Дима в тренировочном костюме стоит рядом с Климовым, вровень, обхватив свои плечи руками.
— Сколько здесь живу, каждый декабрь такой, — говорит он. — Ни одного еще хорошего не видел. Ты-то не знаешь, а я родился здесь. Неподалеку. — Он топчет снег стертыми кедами. — Плакали наши прыжки, Климов. Снега бы побольше. Поотбивают молодые об мерзлую землю пятки.
— Выходит, — говорит Климов, — десант выбрасывают только в хорошую погоду? Нет погоды — нет войны?
— Здравствуй, новый год, — тихо смеется лейтенант. — Такая, Климов, погода, как сейчас, — наша. Чем хуже, тем лучше. Ни одна собака не увидит и не услышит. Нам не погоды ждать, а непогоды. Разведвыход получится, не сомневайся. Но теперь ведь молодых надо бросать, им в первый раз условия нужны простые, ты же знаешь. И поменьше бы ветра, а то растащит так, что за неделю по деревьям не соберешь… Вообще-то прыжки в такое время не самое приятное в десантной службе.
— А что приятное? — спрашивает Климов.
— Что? — лейтенант становится серьезным. Он молчит, разглядывая небо. — Наверное, когда чувствуешь, что ты очень нужен, что, кроме тебя, этого никто не сможет сделать. А потом, разве ты не ощущаешь себя настоящим мужчиной? Я так думаю.
Климов пожимает плечами.
Они стоят в желтом конусе света, два рослых молодых человека, очень похожие друг на друга, почти одногодки — лейтенант и сержант, однако лейтенант ощущает себя значительно старше, потому что больше убежден в необходимости того, чем занимается сам и чему учит подчиненных, в том числе Климова. Не так давно, всего полтора-два года назад, он впервые по-настоящему ощутил вдруг себя военным навсегда, определенно почувствовал, что избрал достойный путь: военная профессия, а тем более профессия офицера-десантника, — призвание убежденных, честных, прямодушных и сильных людей.

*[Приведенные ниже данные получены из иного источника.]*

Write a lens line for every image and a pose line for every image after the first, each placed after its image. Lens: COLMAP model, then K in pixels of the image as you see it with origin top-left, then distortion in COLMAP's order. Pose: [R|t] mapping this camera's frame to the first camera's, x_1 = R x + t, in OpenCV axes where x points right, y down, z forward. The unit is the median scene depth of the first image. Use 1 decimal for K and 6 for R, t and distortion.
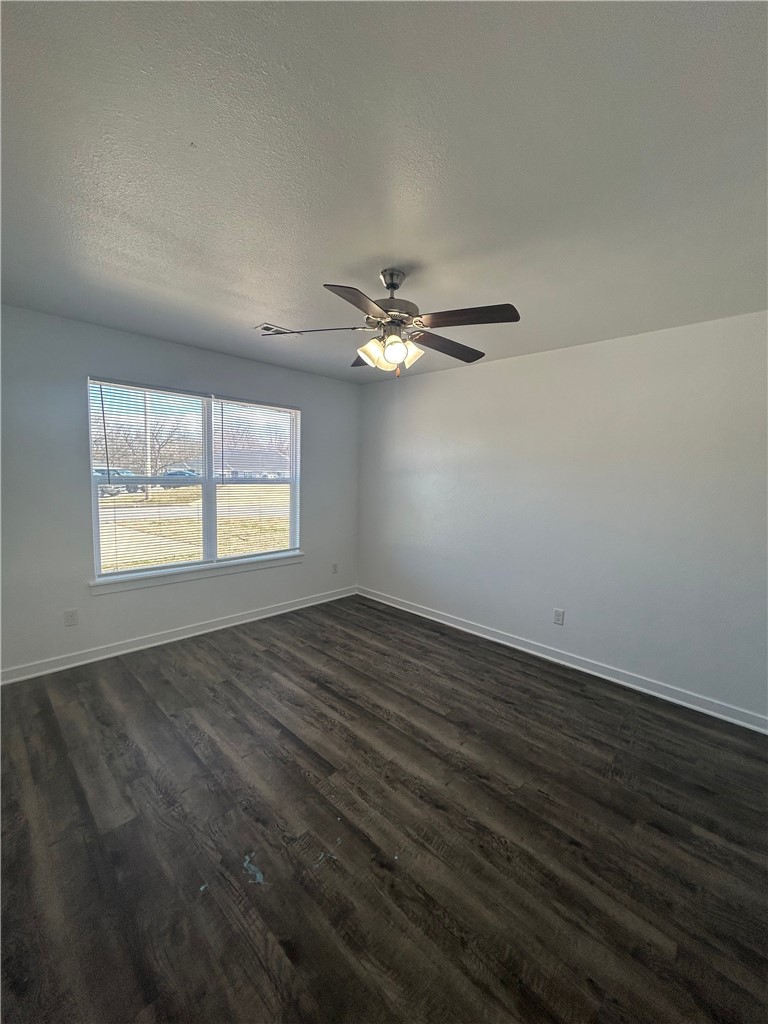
lens RADIAL K [[409.0, 0, 384.0], [0, 409.0, 512.0], [0, 0, 1]] dist [0.000721, 0.000393]
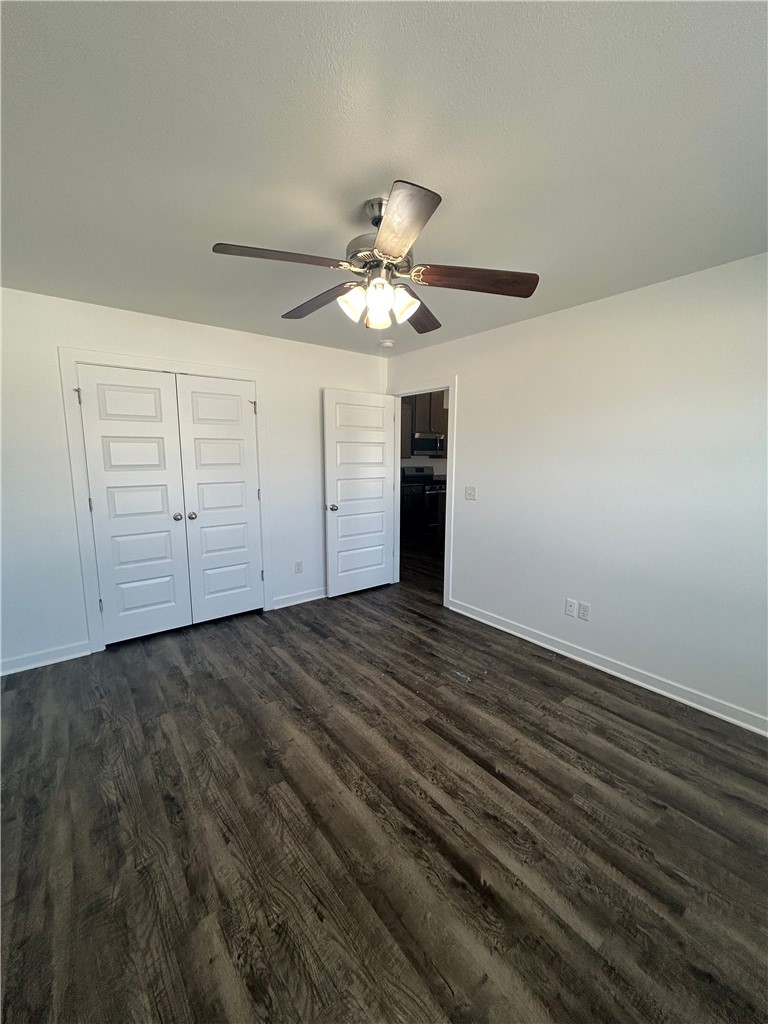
lens RADIAL K [[409.0, 0, 384.0], [0, 409.0, 512.0], [0, 0, 1]] dist [0.000721, 0.000393]
pose [[-0.990729, -0.054308, 0.124523, -0.109924], [-0.022560, 0.969661, 0.243409, -0.176352], [-0.133965, 0.238343, -0.961897, 1.798980]]
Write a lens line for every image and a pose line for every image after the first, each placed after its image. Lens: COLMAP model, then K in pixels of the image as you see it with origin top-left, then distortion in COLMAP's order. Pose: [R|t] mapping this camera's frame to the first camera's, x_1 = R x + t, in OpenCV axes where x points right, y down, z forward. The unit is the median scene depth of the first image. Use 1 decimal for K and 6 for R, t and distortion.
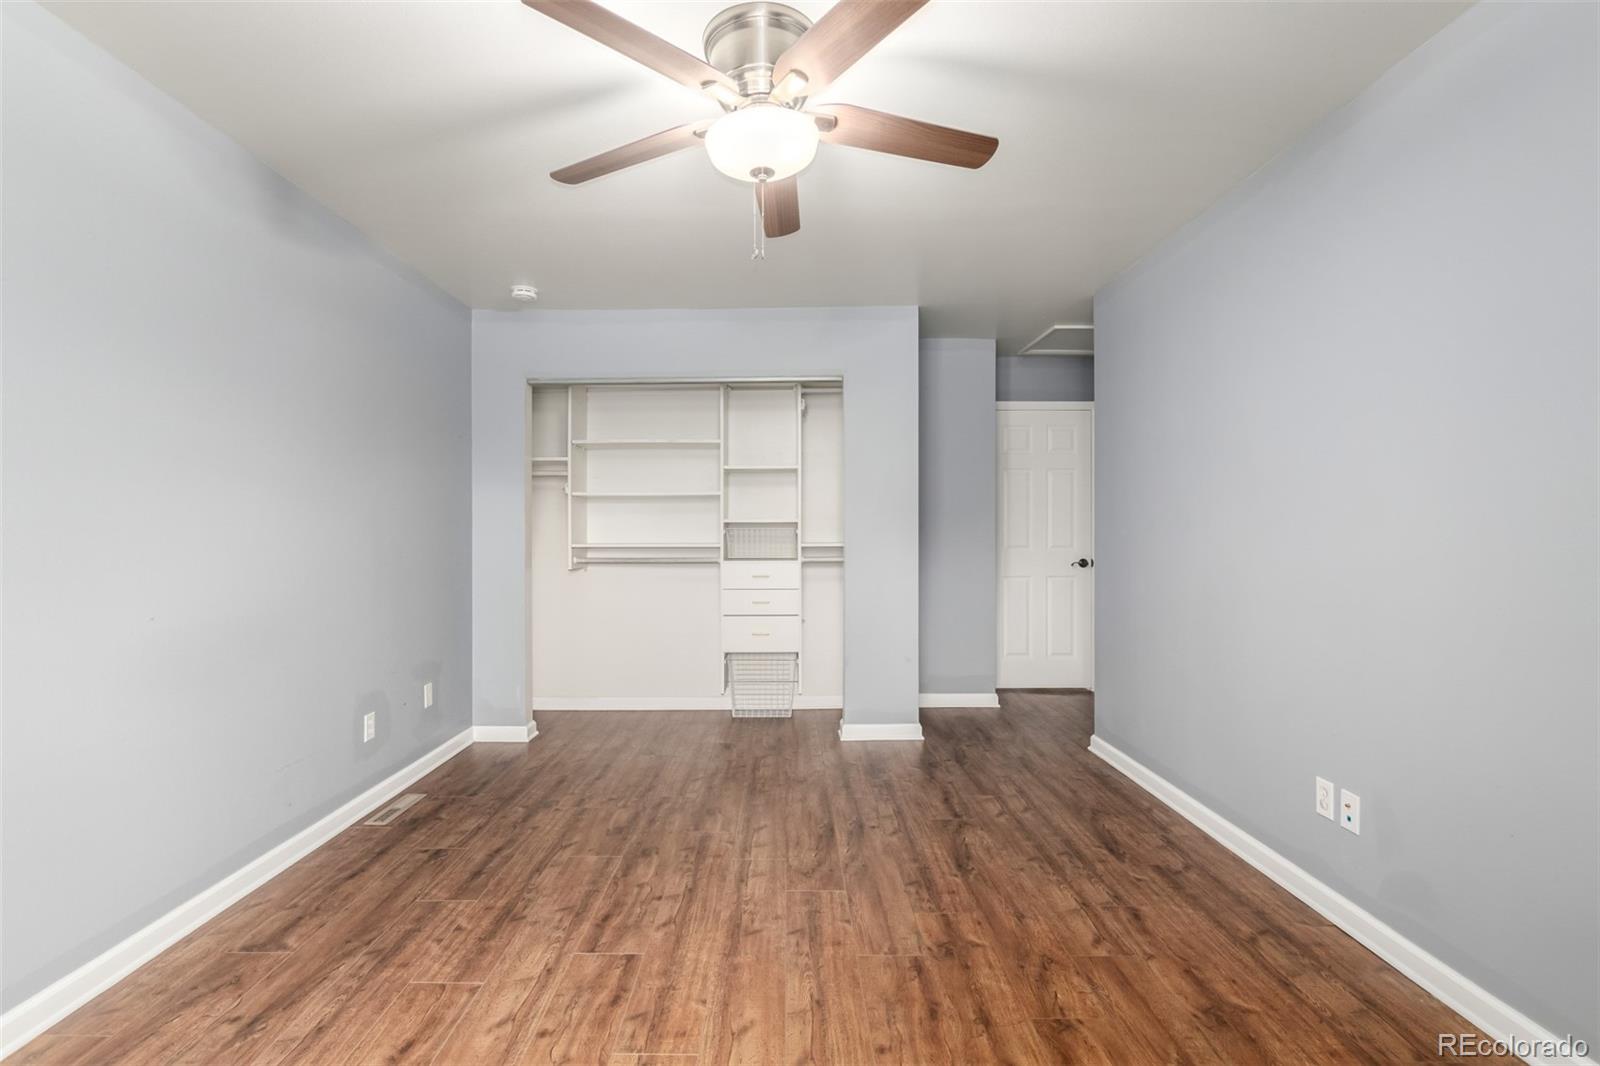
lens RADIAL K [[762.6, 0, 800.0], [0, 762.6, 533.0], [0, 0, 1]] dist [-0.000140, 0.000187]
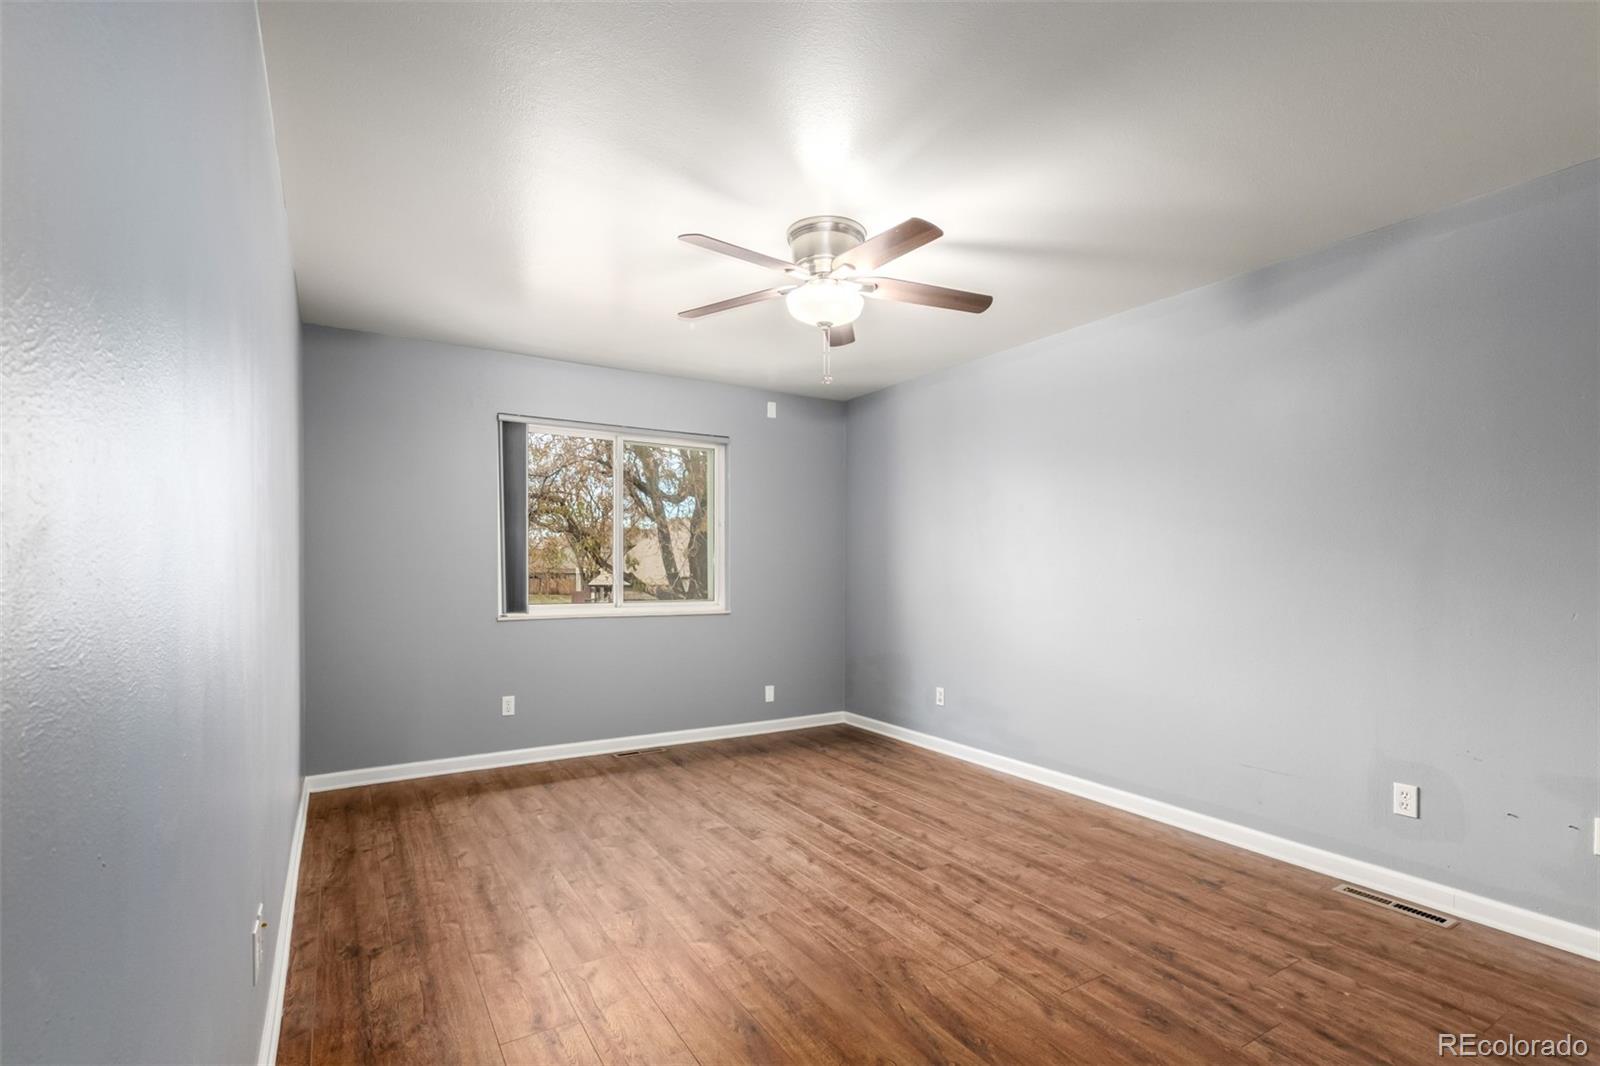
lens RADIAL K [[762.6, 0, 800.0], [0, 762.6, 533.0], [0, 0, 1]] dist [-0.000140, 0.000187]
pose [[-0.868309, -0.023537, -0.495465, 0.638153], [-0.003962, 0.999171, -0.040522, -0.015309], [0.496008, -0.033222, -0.867682, 1.955310]]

Дима помнит, как после выпуска, перед отъездом к месту службы, лежа в одной комнате с отцом, они шептались в темноте, стараясь не беспокоить мать, заснувшую за перегородкой:
— Теперь я стал кадровым военным и еду в первый в своей жизни полк. Под мое начало дадут сколько-то там людей. Я должен, я обязан буду распоряжаться их временем, силами, управлять их настроением — ими командовать. Но у человека должно быть на это право. Имею ли его я? Мне теперь положено быть знающим, справедливым и смелым, чтобы в каждом случае оказаться состоятельнее даже самого лучшего подчиненного…
Диме хочется сказать Климову нечто такое, чтобы сразу и навсегда этот симпатичный парень, его сержант, понял то, что твердо знает сам Дима, что держит в сердце, чем живет. Диме хочется поделиться с ним самым главным своим знанием, приобретенным, почерпнутым из окружившей его жизни, от людей, с которыми он сталкивается, от доброго и работящего отца, — знанием того, зачем сам он, зачем Климов, подполковник Ярошевский здесь, зачем на голубых петлицах их шинелей парашюты с корабликами.
Еще в училище Дима прочитал слова, настолько поразившие его верностью, что теперь он считает их своими и иногда повторяет про себя.
«Со мной может случиться смертельное несчастье, — говорил человек, — оно входит в мою профессиональную судьбу. Но я бы хотел, чтобы некоторые мысли, рожденные войной и долгим опытом жизни и, может быть, имеющие общую важность, не обратились в забвение вместе с моим прахом и послужили как особого рода оружие тому же делу, которому служил и я. А я служил и служу делу защиты нашего общего отчего крова, называемого Отчизной, я работаю всем своим духом, телом и орудием на оборону живой целости нашей земли, которую я полюбил еще в детство наивным чувством, а позже — осмысленно, как солдат, который согласен отдать обратно жизнь за эту землю, потому что солдат понимает: жизнь ему одолжается Родиной лишь временно. Вся честь солдата заключается в этом понимании: жизнь человека есть дар, полученный им от Родины, и при нужде следует уметь возвратить этот дар обратно».